● **Directions**: Copy the lines from the one containing "What is the sum of all feature2 values?" through the one containing "Rank the categories", inclusive, swapping every "categories" for "groups" and leaving everything else as it stands.

Items from a data source
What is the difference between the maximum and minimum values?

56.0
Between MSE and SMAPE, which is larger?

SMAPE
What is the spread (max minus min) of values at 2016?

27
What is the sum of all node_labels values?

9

==

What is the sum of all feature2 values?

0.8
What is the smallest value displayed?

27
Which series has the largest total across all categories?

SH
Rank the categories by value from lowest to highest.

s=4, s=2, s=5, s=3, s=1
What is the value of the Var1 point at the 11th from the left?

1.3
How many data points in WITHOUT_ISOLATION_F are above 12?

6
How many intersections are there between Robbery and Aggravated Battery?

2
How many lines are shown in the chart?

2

● **Result for this exercise**:
What is the sum of all feature2 values?

0.8
What is the smallest value displayed?

27
Which series has the largest total across all groups?

SH
Rank the groups by value from lowest to highest.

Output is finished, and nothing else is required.